*** Block opens ***
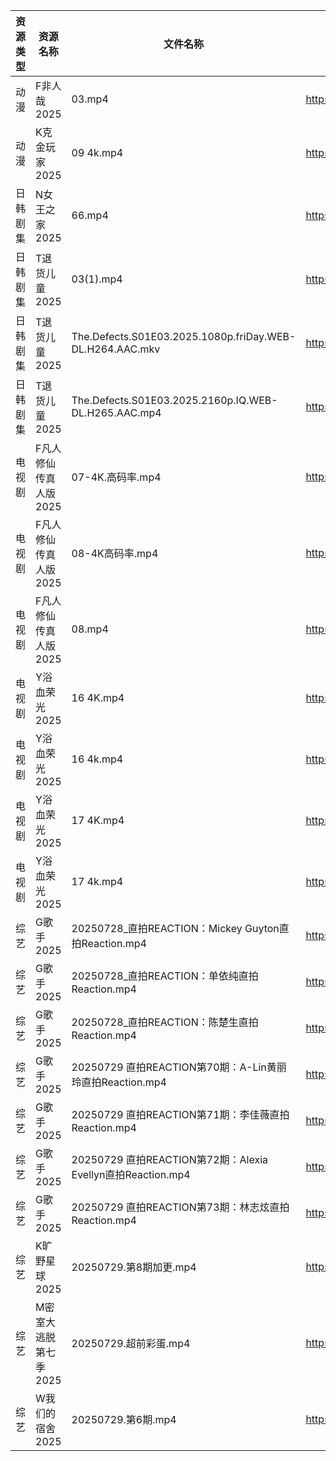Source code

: | 资源类型 | 资源名称          | 文件名称                                                     | 分享链接                                 | 更新时间                |
| ---- | ------------- | -------------------------------------------------------- | ------------------------------------ | ------------------- |
| 动漫   | F非人哉2025      | 03.mp4                                                   | https://pan.quark.cn/s/f1a1468453ba  | 2025-07-29 16:19:57 |
| 动漫   | K克金玩家2025     | 09 4k.mp4                                                | https://pan.quark.cn/s/746f246d3892  | 2025-07-29 16:24:52 |
| 日韩剧集 | N女王之家2025     | 66.mp4                                                   | https://pan.quark.cn/s/a85463f38f49  | 2025-07-29 16:28:17 |
| 日韩剧集 | T退货儿童2025     | 03(1).mp4                                                | https://pan.quark.cn/s/6d2fc4aa64cc  | 2025-07-29 01:33:45 |
| 日韩剧集 | T退货儿童2025     | The.Defects.S01E03.2025.1080p.friDay.WEB-DL.H264.AAC.mkv | https://pan.quark.cn/s/6d2fc4aa64cc  | 2025-07-29 16:33:50 |
| 日韩剧集 | T退货儿童2025     | The.Defects.S01E03.2025.2160p.IQ.WEB-DL.H265.AAC.mp4     | https://pan.quark.cn/s/6d2fc4aa64cc  | 2025-07-29 16:33:54 |
| 电视剧  | F凡人修仙传真人版2025 | 07-4K.高码率.mp4                                            | https://www.alipan.com/s/Nv8hxtNv9F1 | 2025-07-29 18:01:53 |
| 电视剧  | F凡人修仙传真人版2025 | 08-4K高码率.mp4                                             | https://www.alipan.com/s/Nv8hxtNv9F1 | 2025-07-29 18:01:52 |
| 电视剧  | F凡人修仙传真人版2025 | 08.mp4                                                   | https://www.alipan.com/s/Nv8hxtNv9F1 | 2025-07-29 16:01:52 |
| 电视剧  | Y浴血荣光2025     | 16 4K.mp4                                                | https://www.alipan.com/s/F3MTFNa4XY2 | 2025-07-29 08:02:47 |
| 电视剧  | Y浴血荣光2025     | 16 4k.mp4                                                | https://pan.quark.cn/s/2b8677d19fa0  | 2025-07-29 01:38:16 |
| 电视剧  | Y浴血荣光2025     | 17 4K.mp4                                                | https://www.alipan.com/s/F3MTFNa4XY2 | 2025-07-29 08:02:46 |
| 电视剧  | Y浴血荣光2025     | 17 4k.mp4                                                | https://pan.quark.cn/s/2b8677d19fa0  | 2025-07-29 01:38:23 |
| 综艺   | G歌手2025       | 20250728_直拍REACTION：Mickey Guyton直拍Reaction.mp4          | https://www.alipan.com/s/BnAVvcGrxme | 2025-07-29 18:03:12 |
| 综艺   | G歌手2025       | 20250728_直拍REACTION：单依纯直拍Reaction.mp4                    | https://www.alipan.com/s/BnAVvcGrxme | 2025-07-29 18:03:11 |
| 综艺   | G歌手2025       | 20250728_直拍REACTION：陈楚生直拍Reaction.mp4                    | https://www.alipan.com/s/BnAVvcGrxme | 2025-07-29 18:03:11 |
| 综艺   | G歌手2025       | 20250729 直拍REACTION第70期：A-Lin黄丽玲直拍Reaction.mp4           | https://www.alipan.com/s/BnAVvcGrxme | 2025-07-29 18:03:10 |
| 综艺   | G歌手2025       | 20250729 直拍REACTION第71期：李佳薇直拍Reaction.mp4                | https://www.alipan.com/s/BnAVvcGrxme | 2025-07-29 18:03:10 |
| 综艺   | G歌手2025       | 20250729 直拍REACTION第72期：Alexia Evellyn直拍Reaction.mp4     | https://www.alipan.com/s/BnAVvcGrxme | 2025-07-29 18:03:09 |
| 综艺   | G歌手2025       | 20250729 直拍REACTION第73期：林志炫直拍Reaction.mp4                | https://www.alipan.com/s/BnAVvcGrxme | 2025-07-29 18:03:09 |
| 综艺   | K旷野星球2025     | 20250729.第8期加更.mp4                                       | https://pan.quark.cn/s/d0c62909cc55  | 2025-07-29 16:42:21 |
| 综艺   | M密室大逃脱第七季2025 | 20250729.超前彩蛋.mp4                                        | https://pan.quark.cn/s/2355829faf33  | 2025-07-29 16:43:19 |
| 综艺   | W我们的宿舍2025    | 20250729.第6期.mp4                                         | https://pan.quark.cn/s/f9a388d84b7d  | 2025-07-29 16:44:33 |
*** Block closes ***
REQUIRED ACTION> Please write out the rows from the line that contains "资源类型 | 资源名称" through the line that contains "2025-07-29 01:33:45 |", stopping after that line.

SOLUTION FOR THIS TASK>
: | 资源类型 | 资源名称          | 文件名称                                                     | 分享链接                                 | 更新时间                |
| ---- | ------------- | -------------------------------------------------------- | ------------------------------------ | ------------------- |
| 动漫   | F非人哉2025      | 03.mp4                                                   | https://pan.quark.cn/s/f1a1468453ba  | 2025-07-29 16:19:57 |
| 动漫   | K克金玩家2025     | 09 4k.mp4                                                | https://pan.quark.cn/s/746f246d3892  | 2025-07-29 16:24:52 |
| 日韩剧集 | N女王之家2025     | 66.mp4                                                   | https://pan.quark.cn/s/a85463f38f49  | 2025-07-29 16:28:17 |
| 日韩剧集 | T退货儿童2025     | 03(1).mp4                                                | https://pan.quark.cn/s/6d2fc4aa64cc  | 2025-07-29 01:33:45 |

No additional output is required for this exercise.